Implications and Future Directions

The introduction of the FSAF module has both practical and theoretical implications:

  1. Practical Applications: By improving the detection accuracy and efficiency of single-shot detectors, the FSAF module can benefit a wide range of real-world applications, including autonomous driving, video surveillance, and augmented reality.
  2. Theoretical Advancements: This work opens up new avenues for research in object detection by challenging the reliance on anchors and encouraging the development of more adaptive and flexible feature selection mechanisms.
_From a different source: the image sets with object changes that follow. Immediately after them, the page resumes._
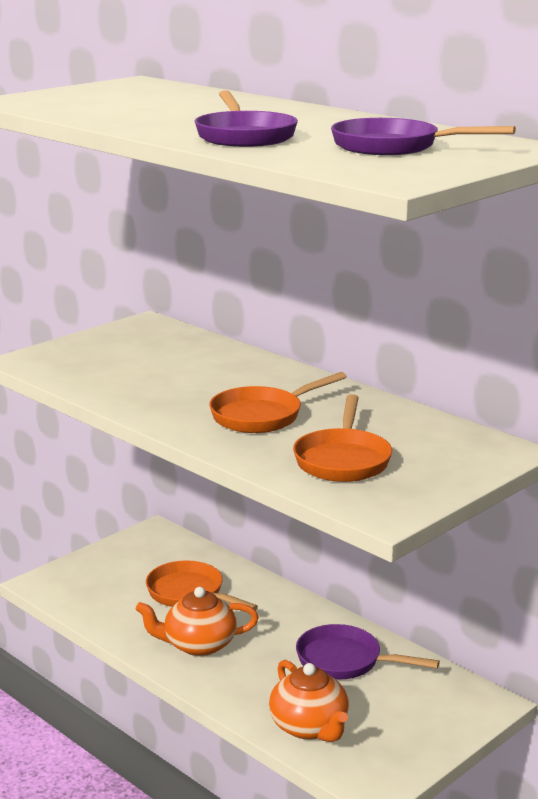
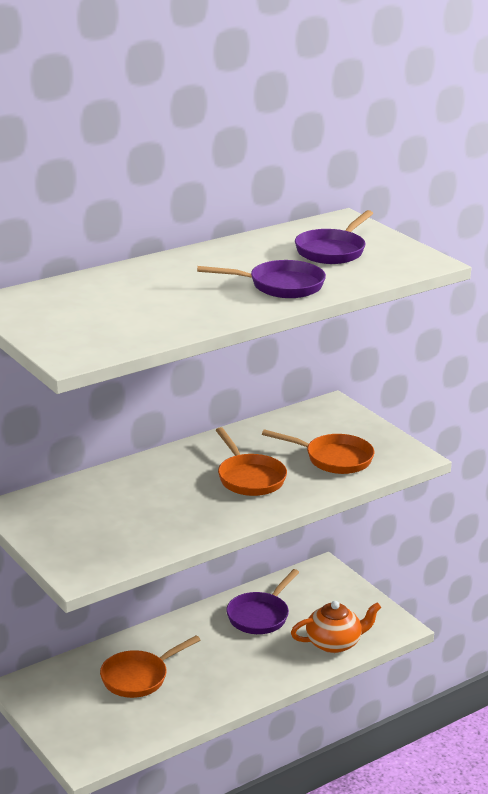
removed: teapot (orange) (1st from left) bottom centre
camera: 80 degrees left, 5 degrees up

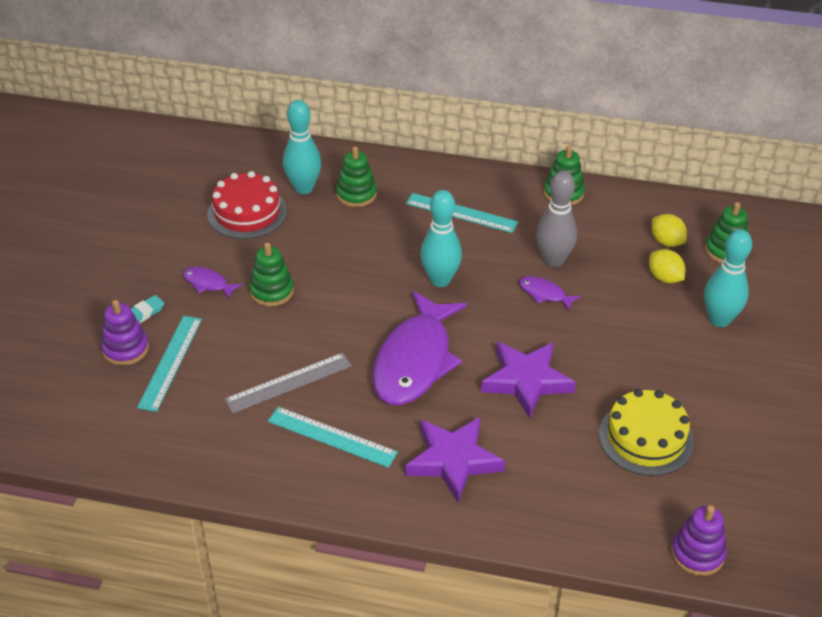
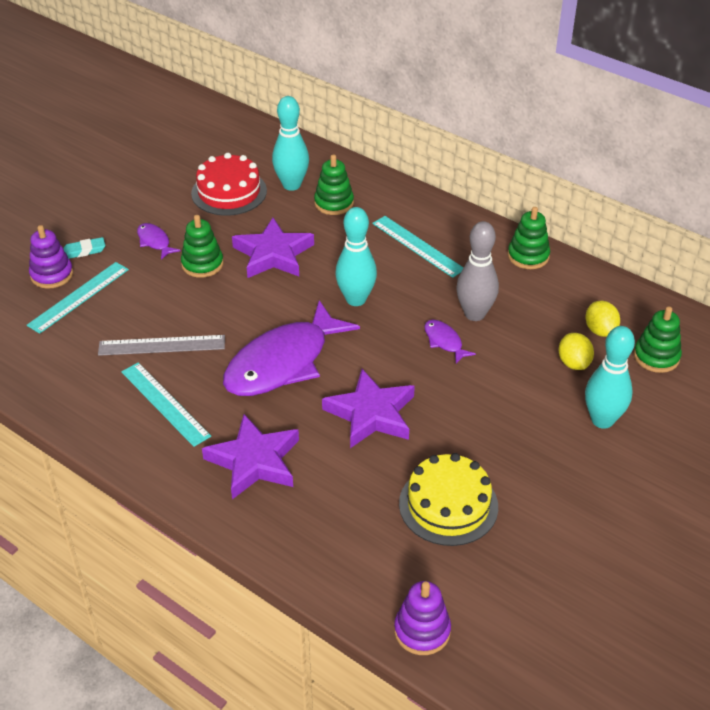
added: star (purple) (2nd from left) centre
camera: 25 degrees right, 0 degrees up

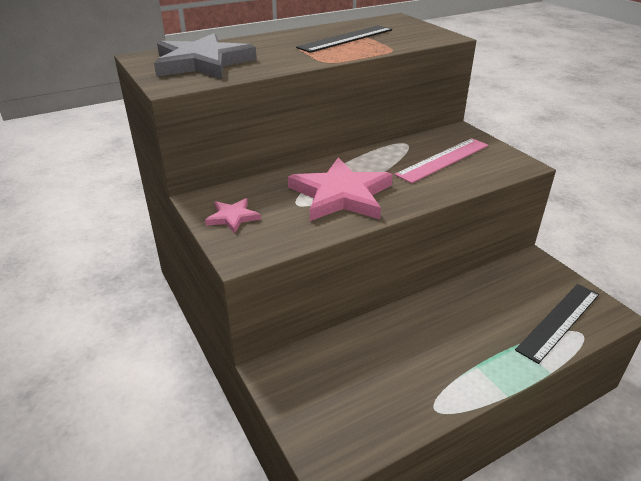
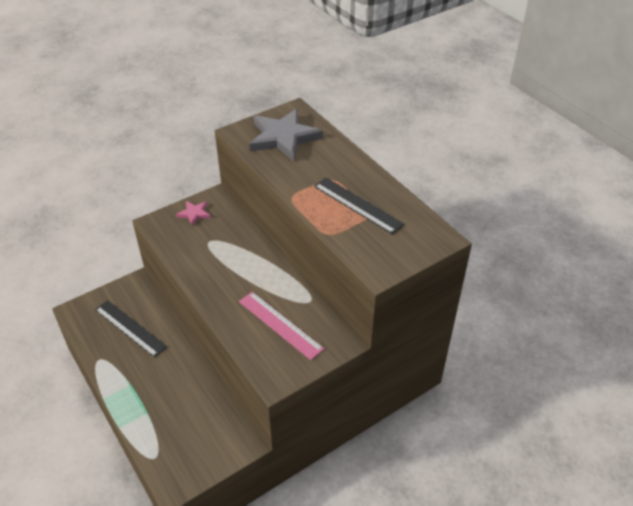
removed: star (pink) (2nd from left) centre
moved: ruler (black) (2nd from left in the first image) bottom right to ruler (black) (1st from left) middle left
camera: 85 degrees right, 10 degrees up

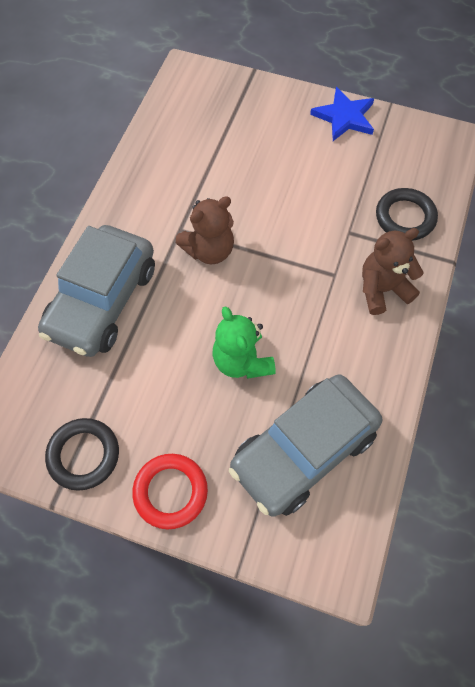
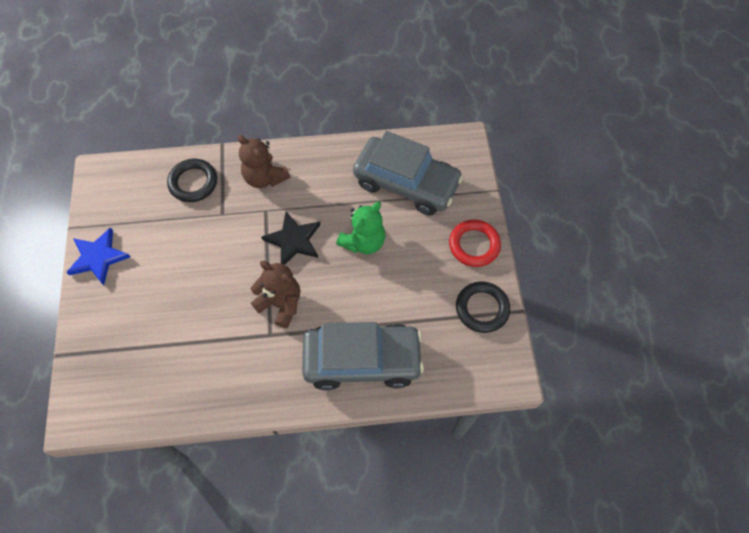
added: star (black) centre
camera: 115 degrees left, 0 degrees up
Future developments might include exploring more sophisticated online feature selection strategies, integrating the FSAF module with other advanced detection frameworks, and evaluating its performance on more diverse datasets. As the field of AI continues to evolve, approaches like the FSAF module contribute significantly by pushing the boundaries of what's achievable in object detection.

Conclusion

The "Feature Selective Anchor-Free Module for Single-Shot Object Detection" presents a substantial advancement in object detection methodology. By addressing the limitations of anchor-based methods and proposing an innovative feature selection mechanism, this work enhances the performance and efficiency of single-shot detectors. The experimental results underscore the practical benefits and the potential for future developments in this area, marking a noteworthy contribution to the field of computer vision.